§ Exercise requirements
Copy out the entries that follow exactly, leaving every picture behind.

Photos with calibration data

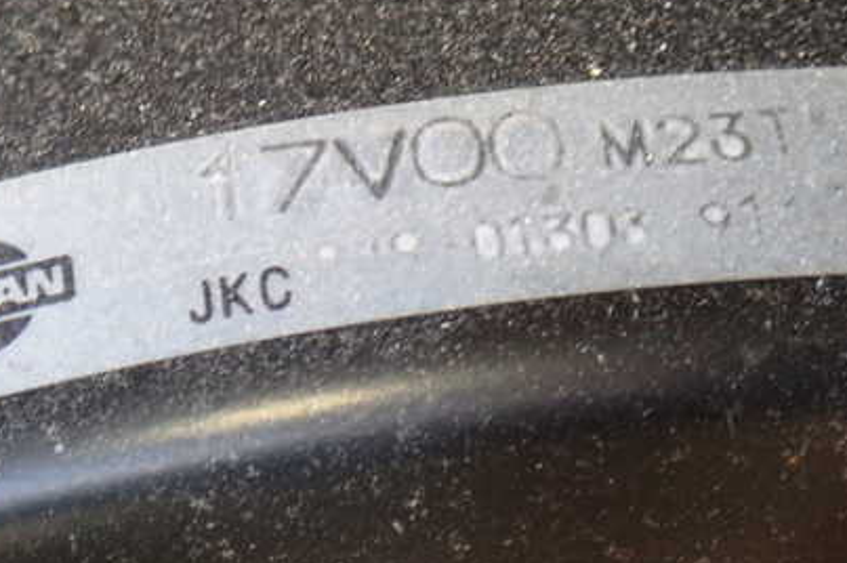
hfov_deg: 13.3
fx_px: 3644
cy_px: 273
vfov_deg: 8.8
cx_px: 332
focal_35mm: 155
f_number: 4.9
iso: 800
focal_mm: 18
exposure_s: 1/60
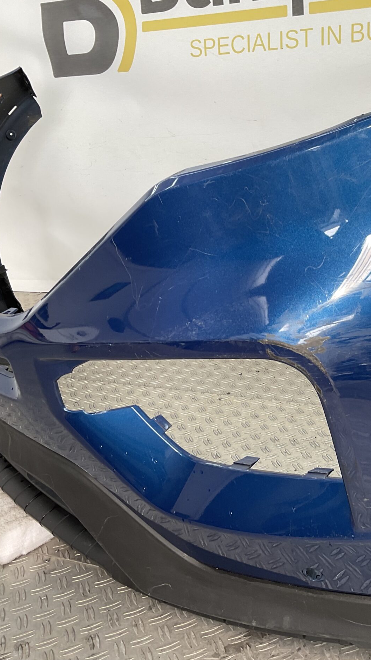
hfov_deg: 27.0
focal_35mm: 43
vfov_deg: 47.4
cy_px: 334
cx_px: 316
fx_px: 752
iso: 20
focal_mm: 3
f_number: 1.8
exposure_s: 1/100
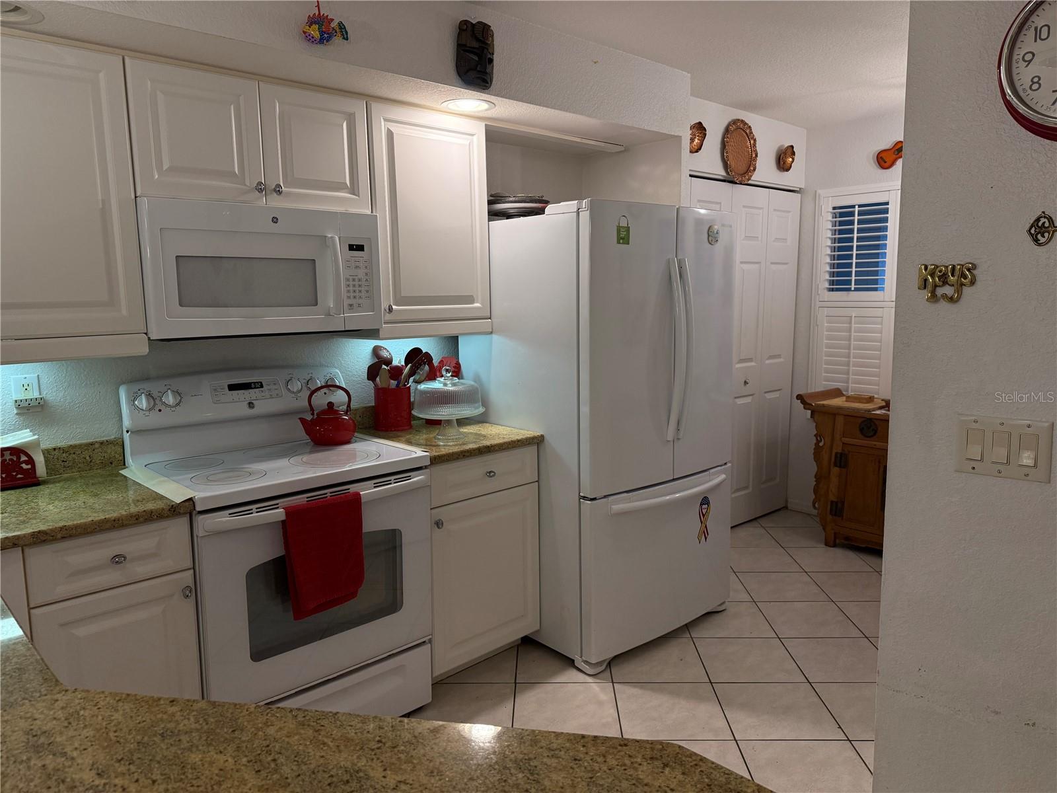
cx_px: 528
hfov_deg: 71.6
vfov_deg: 56.8
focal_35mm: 24
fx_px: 733
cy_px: 396
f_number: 1.78
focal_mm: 6.76
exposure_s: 1/176
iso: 200
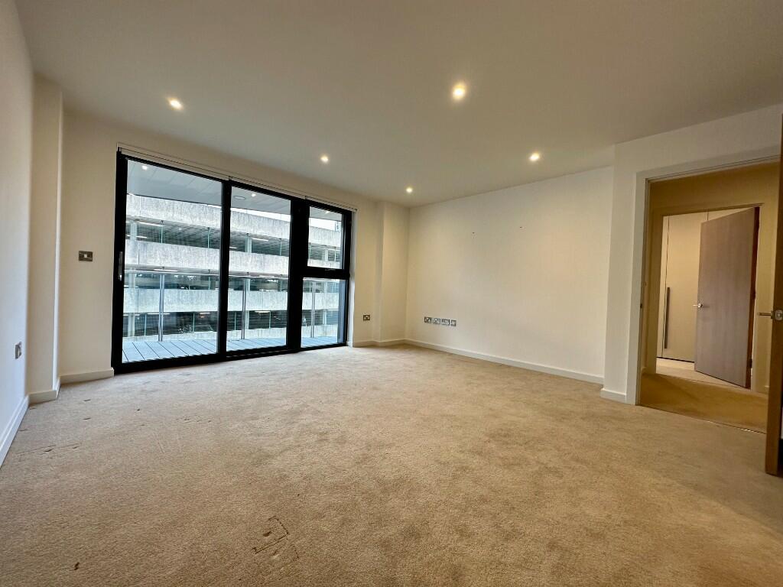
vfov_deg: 85.7
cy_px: 294
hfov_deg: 102.1
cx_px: 392
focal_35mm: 14
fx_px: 317
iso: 125
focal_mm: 2.22
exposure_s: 1/100
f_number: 2.2
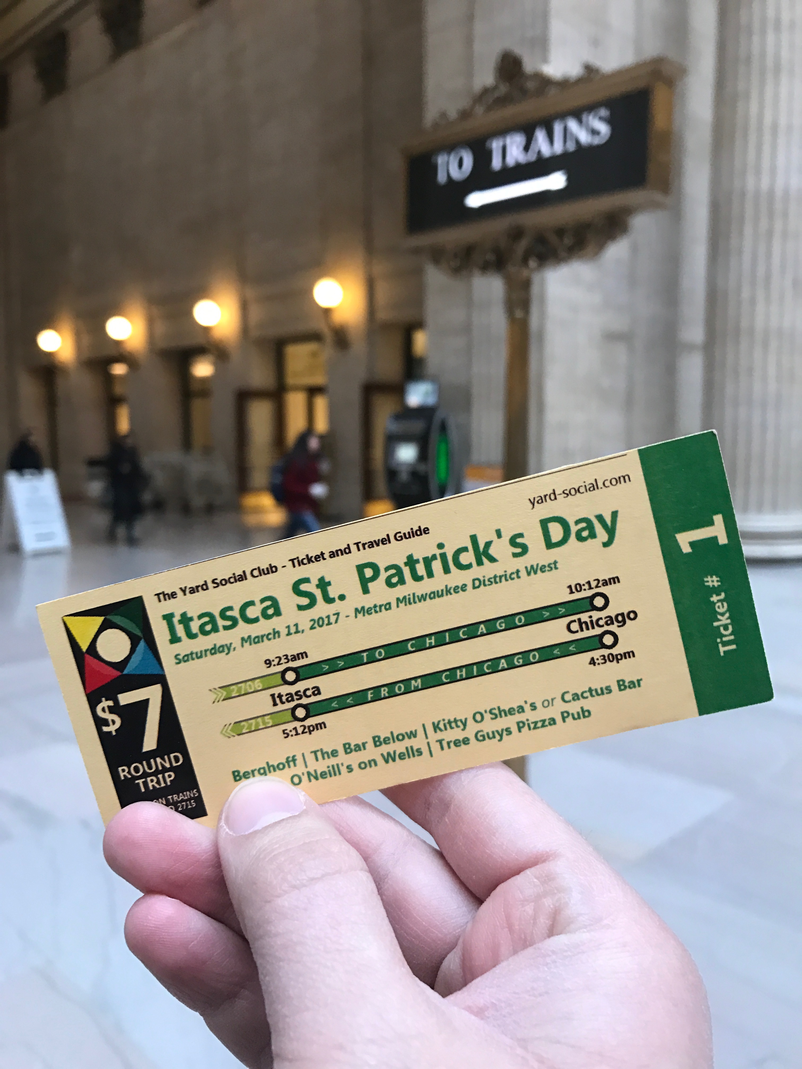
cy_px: 534
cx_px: 401
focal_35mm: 28
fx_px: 865
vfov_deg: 63.4
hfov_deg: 49.7
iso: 40
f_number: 1.8
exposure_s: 1/20
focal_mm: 3.99
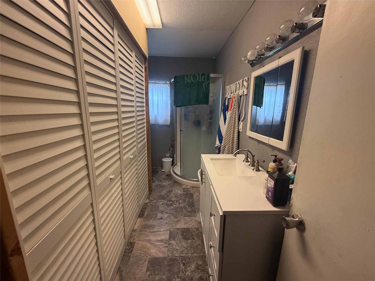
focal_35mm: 14
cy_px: 140
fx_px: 152
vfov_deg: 85.7
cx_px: 188
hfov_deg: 102.1
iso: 200
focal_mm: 2.22
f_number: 2.2
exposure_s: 1/60
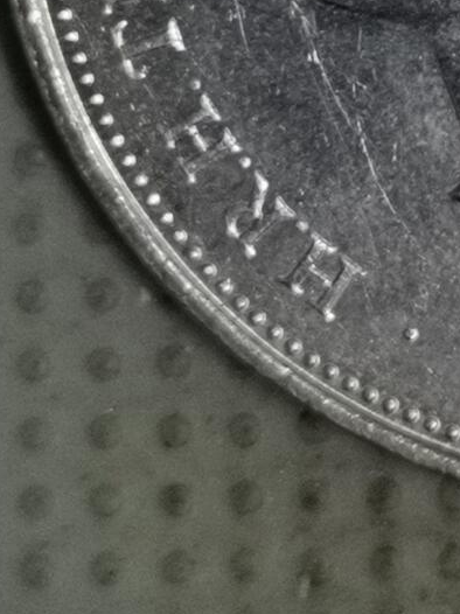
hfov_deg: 8.2
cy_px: -161
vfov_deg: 10.9
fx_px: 3156
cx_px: 646
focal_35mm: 178
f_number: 1.8
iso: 320
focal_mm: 4.75
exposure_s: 1/30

§ Exercise response
hfov_deg: 13.3
fx_px: 3644
cy_px: 273
vfov_deg: 8.8
cx_px: 332
focal_35mm: 155
f_number: 4.9
iso: 800
focal_mm: 18
exposure_s: 1/60
hfov_deg: 27.0
focal_35mm: 43
vfov_deg: 47.4
cy_px: 334
cx_px: 316
fx_px: 752
iso: 20
focal_mm: 3
f_number: 1.8
exposure_s: 1/100
cx_px: 528
hfov_deg: 71.6
vfov_deg: 56.8
focal_35mm: 24
fx_px: 733
cy_px: 396
f_number: 1.78
focal_mm: 6.76
exposure_s: 1/176
iso: 200
vfov_deg: 85.7
cy_px: 294
hfov_deg: 102.1
cx_px: 392
focal_35mm: 14
fx_px: 317
iso: 125
focal_mm: 2.22
exposure_s: 1/100
f_number: 2.2
cy_px: 534
cx_px: 401
focal_35mm: 28
fx_px: 865
vfov_deg: 63.4
hfov_deg: 49.7
iso: 40
f_number: 1.8
exposure_s: 1/20
focal_mm: 3.99
focal_35mm: 14
cy_px: 140
fx_px: 152
vfov_deg: 85.7
cx_px: 188
hfov_deg: 102.1
iso: 200
focal_mm: 2.22
f_number: 2.2
exposure_s: 1/60
hfov_deg: 8.2
cy_px: -161
vfov_deg: 10.9
fx_px: 3156
cx_px: 646
focal_35mm: 178
f_number: 1.8
iso: 320
focal_mm: 4.75
exposure_s: 1/30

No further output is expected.